Lovecraft is, at a technical level, the most unpredictable
writer of the three. Smith had him beaten for pure literary genius, while
Howard does him to death for solid stories, viscerally told, and both were more
consistent. Though Lovecraft has standout pieces – for instance, his 1919 story
Memories is a flash-length gem – he
penned plenty of pot-boilers, falling back on his florid prose and
stock-in-trade themes of the old, the dark, the loathsome and the mysterious.
That prose is often repetitive, verbose, a torrent of adjectives (he was known
to have 15 in one sentence, which was also unfortunately pretty much his entire
vocabulary) and unremitting hyperbole, and today’s editor would call them a
boring veneer on top of doubtful storytelling. Wilson comments that Lovecraft
appeared written-out by the time Weird
Tales began (March, 1923), though this may be unfair, given some of the
seminal elements of the Cthulhu Mythos date from the late 1920s. And, in all
fairness, despite the shortcomings apparent in his less than stellar episodes,
the balance contains some very memorable and very enjoyable tales. It seems his
style varied with his influences, such as his exposure to the writings of Lord
Dunsany after which he produced pieces such as Memories, The White Ship, Celephaïs
and The Quest of Iranon, told with a
smooth, lyrical style and seeking not to horrify the reader but to beguile them
with a vision beautiful as well as challenging. It is during these outings I
cannot much store by the comments of those who call Lovecraft a poor writer.
Perhaps, as with any artist, his product changed over time with his
inspirations, and, in his case, very much with his mood.
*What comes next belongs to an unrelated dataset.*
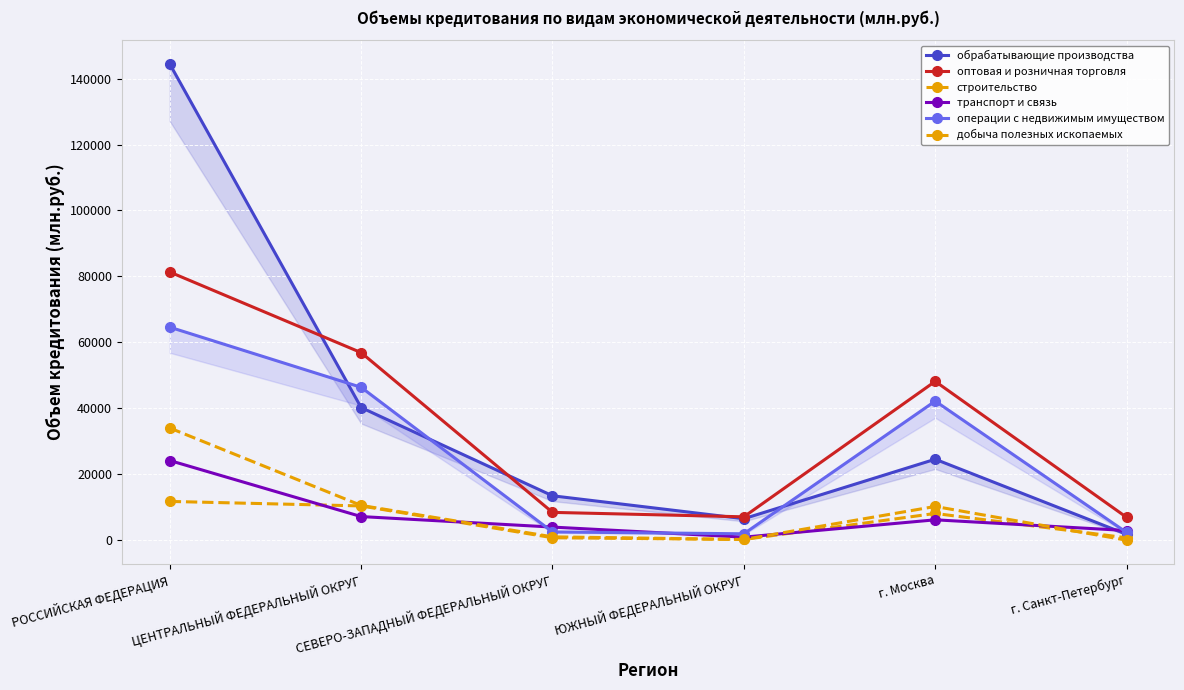

The value of добыча полезных ископаемых at г. Москва is 10230. True or false?

True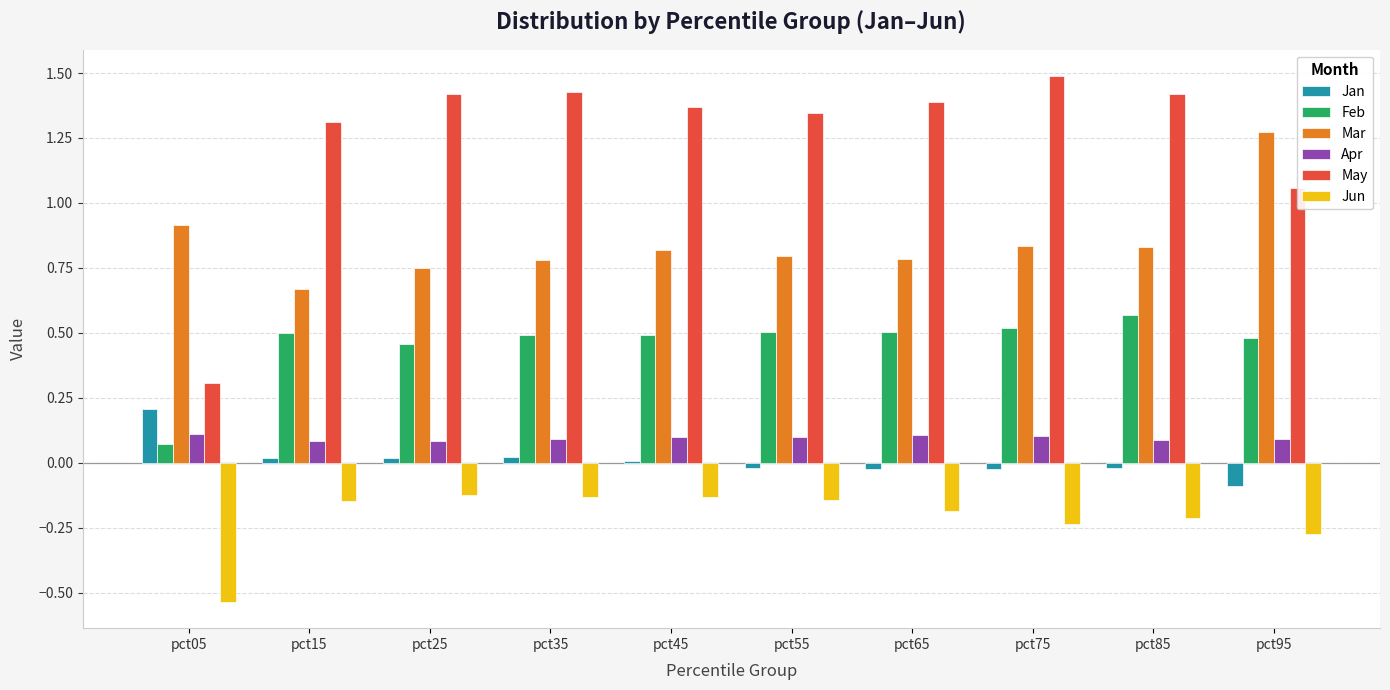

What is the difference between the second highest and minimum values in the Feb series?

0.4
A psychiatrist would have a field day with the writings of
all three, but perhaps most with Lovecraft. As with the late, great H. R.
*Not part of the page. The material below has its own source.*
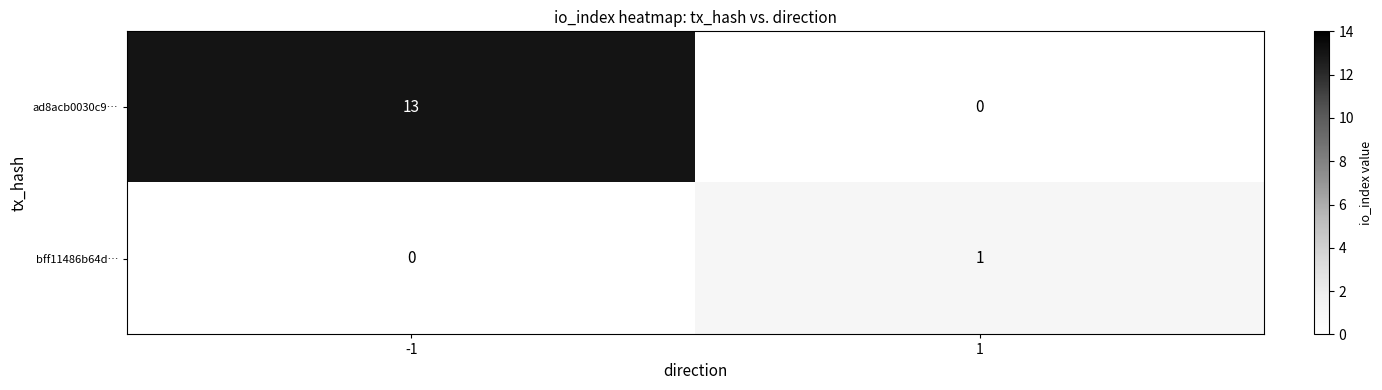

Reading right to left, list all the values displayed in this chart.

ad8acb0030c9…: 0	13
bff11486b64d…: 1	0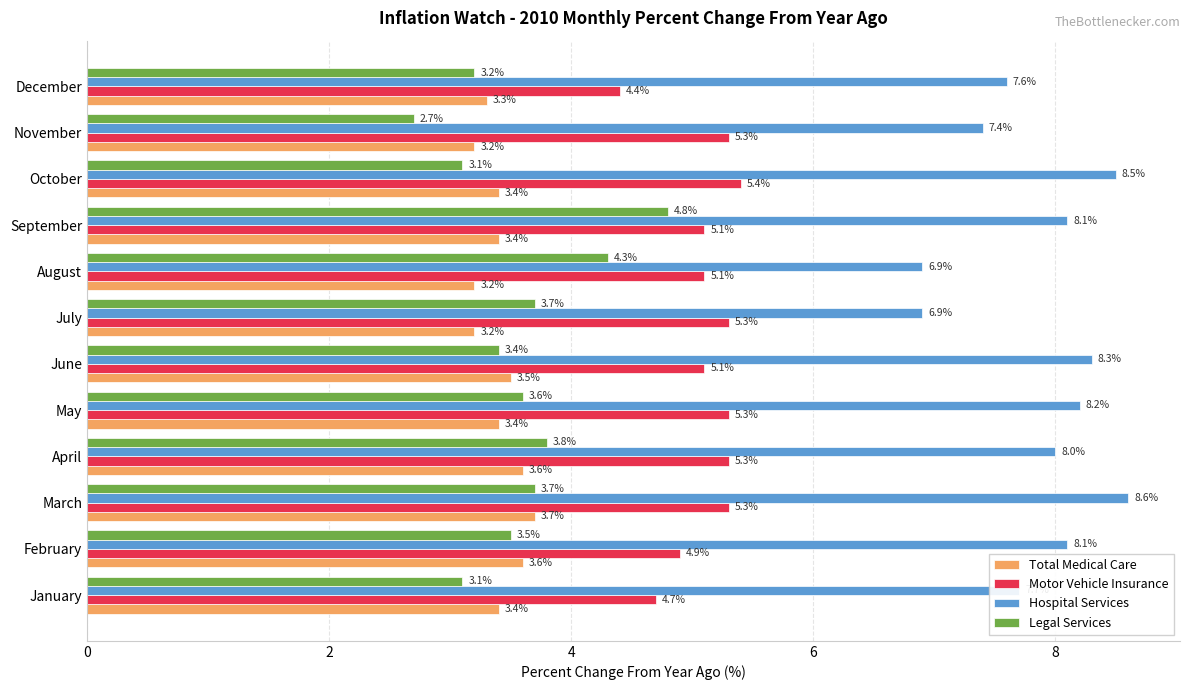

Rank the series at December from lowest to highest value.

Legal Services, Total Medical Care, Motor Vehicle Insurance, Hospital Services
Geiger, Swiss surrealist and creator of the well-known “xenomorph” of Alien fame, Lovecraft based much of his
work on dreams. Geiger painted to exorcise the memories of unremitting,
horrific nightmares, as if giving them tangible form robbed them of their power
over him. So, too, did Lovecraft, expressing in prose what many would call a
“dream diary,” springing awake after a torrid excursion of the subconsciousness
and committing it to notes, then developing it as a story to capture the essence
of the moment. In many pieces one can almost sense this process, Nyarlathotep, for instance. From the
perspective of one not troubled with such preoccupations, it is easy to view
Lovecraft and Geiger as both being at least somewhat mentally ill, though it is
fair to speculate that the habit of transcribing dream images into creative
productivity may perhaps be a self-reinforcing cycle – the more one does it,
the more dreams might reliably come to feed the mechanism. Perhaps – and if so,
it was a grim cycle. That said, many, perhaps most writers, draw on the
fully-formed symbolic imagery of dreams as inspiration – myself included.
I am over 100 pages through the Lovecraft collection at time
of writing, and have enjoyed a re-read of the 1980 Necronomicon volume, and will post about that exercise in literary cleverness in due course. Geiger’s famous
art book of the same name pre-dates it by a few years and is a topic worthy of
its own commentary.
Cheers, Mike Adamson
Fascinating, to coin a phrase -- a great analysis of the fantasy/horror genre of that era. I haven't read enough from those years -- I know Howard, Wilson, Wolf, but have only a nodding acquaintance with Ashton Smith and Lovecraft; then it's on to Burroughs, after which it's a general sort of *slither* into sf. I definitely need to sink my teeth into some of these!